Wright then became a featured act in Loretta's early shows in the 1960s. She also helped write a few of Loretta's compositions, including "Don't Come Home A' Drinkin' (With Lovin' on Your Mind)."
In 1969, she signed with Decca Records and released her debut single, "I'm Dynamite," which went into the country top 30. That same year, she released an album of the same name. The second single from that album titled, "I'm Gettin' Tired of Babyin' You" also reached the top 30.

After Peggy Sue had a hit with her most successful single, "All-American Husband", she left Decca Records after releasing two albums. Next, Wright recorded two albums in the 1970s for two small labels.

Peggy Sue was married twice. Her first marriage was to Douglas Wells (m. 1964-div. 1968); the second was to Sonny Wright (m. 1970-). From her first marriage, Peggy had one daughter: Doyletta Gayle; born May 30, 1967. Doyletta Gayle was named after Doyle Wilburn and Wright's sisters: Loretta Lynn and Crystal Gayle. Doyletta became a victim of spousal abuse when she was killed by her spouse on February 22, 1991.

After 1970, she did not appear on the Billboard country charts until 1977. Beginning then, she had a small string of minor hits on her second husband Sonny Wright's label, Doorknob.

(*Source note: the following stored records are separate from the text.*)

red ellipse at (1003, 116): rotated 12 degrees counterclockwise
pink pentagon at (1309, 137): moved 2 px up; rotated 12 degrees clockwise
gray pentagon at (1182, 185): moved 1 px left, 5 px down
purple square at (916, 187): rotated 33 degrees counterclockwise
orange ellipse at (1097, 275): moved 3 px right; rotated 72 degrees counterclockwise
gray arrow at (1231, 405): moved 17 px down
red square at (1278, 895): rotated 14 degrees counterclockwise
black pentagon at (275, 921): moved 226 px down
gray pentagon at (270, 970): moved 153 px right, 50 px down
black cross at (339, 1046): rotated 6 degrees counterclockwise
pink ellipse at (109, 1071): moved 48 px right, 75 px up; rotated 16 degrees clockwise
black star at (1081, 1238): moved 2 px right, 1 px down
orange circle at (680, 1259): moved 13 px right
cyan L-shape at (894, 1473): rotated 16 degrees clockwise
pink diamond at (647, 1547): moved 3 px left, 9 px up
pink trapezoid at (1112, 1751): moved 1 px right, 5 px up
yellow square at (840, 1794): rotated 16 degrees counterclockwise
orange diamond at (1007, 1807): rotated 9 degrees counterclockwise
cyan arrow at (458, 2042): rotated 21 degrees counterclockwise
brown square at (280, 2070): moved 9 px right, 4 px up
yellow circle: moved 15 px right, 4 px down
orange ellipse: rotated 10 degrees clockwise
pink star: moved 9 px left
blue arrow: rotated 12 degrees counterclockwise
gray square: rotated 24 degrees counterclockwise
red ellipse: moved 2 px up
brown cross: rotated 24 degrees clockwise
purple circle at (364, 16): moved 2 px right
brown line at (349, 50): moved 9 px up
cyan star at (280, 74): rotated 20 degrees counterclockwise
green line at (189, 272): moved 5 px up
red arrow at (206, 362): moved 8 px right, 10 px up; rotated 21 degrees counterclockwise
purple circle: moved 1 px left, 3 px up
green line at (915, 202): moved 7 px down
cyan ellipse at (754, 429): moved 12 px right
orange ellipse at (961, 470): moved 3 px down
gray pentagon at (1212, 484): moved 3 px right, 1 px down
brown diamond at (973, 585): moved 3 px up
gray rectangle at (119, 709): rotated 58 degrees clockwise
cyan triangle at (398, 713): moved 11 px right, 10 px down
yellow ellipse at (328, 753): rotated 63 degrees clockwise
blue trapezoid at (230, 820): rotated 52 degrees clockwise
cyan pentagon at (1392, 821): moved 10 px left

In 1986, she began performing as a background singer and designing stage costumes for her younger sister, Crystal Gayle.
She continues to perform with Gayle today. Occasionally, they would both join with older sister Loretta Lynn for a concert at her Hurricane Mills, Tennessee, ranch.

==Discography==

===Albums===

| Year | Title | US Country | Label |
| 1969 | Dynamite! | 33 | Decca |
| 1970 | All-American Husband | — |
| 1974 | One Side (w/ Sonny Wright) | — | CR |
| 1977 | I Just Came in Here | — | Doorknob |
| 1981 | Gently Hold Me (w/ Sonny Wright) | — | Big R |

===Singles===

Year: Single; US Country; CB Country; Album
1969: "I'm Dynamite"; 28; 10; Dynamite!
"I'm Gettin' Tired of Babyin' You"^{A}: 30; 13
1970: "After the Preacher's Gone"; 65; —; All American Husband
"All American Husband": 37; 34
"Apron Strings": 58; 59
1971: "I Say, 'Yes, Sir'"; 68; 50; Singles only
"L-O-V-E, Love": —; —
1974: "Two Ring Circus" (w/ Sonny Wright); —; —; One Side
1977: "Every Beat of My Heart"; 34; 45; I Just Came in Here
"I Just Came in Here (To Let a Little Hurt Out)": 51; 64
"Good Evening Henry": 81; —
"If This Is What Love's All About" (w/ Sonny Wright): 100; —
1978: "To Be Loved"; 85; 88; Single only
"Let Me Down Easy": 87; 91; I Just Came in Here
"All Night Long": 80; —; Singles only
"How I Love You in the Morning": 37; 47
1979: "I Want to See Me in Your Eyes"; 30; 37; Gently Hold Me
"The Love Song and the Dream Belong to Me": 51; 57; Single only
"Gently Hold Me" (w/ Sonny Wright): 86; 92; Gently Hold Me
1980: "For as Long as You Want Me"; 80; —; Singles only
"Why Don't You Go to Dallas": 93; —

- ^{A}"I'm Gettin' Tired of Babyin' You" also peaked at number 27 on the RPM Country Tracks chart in Canada.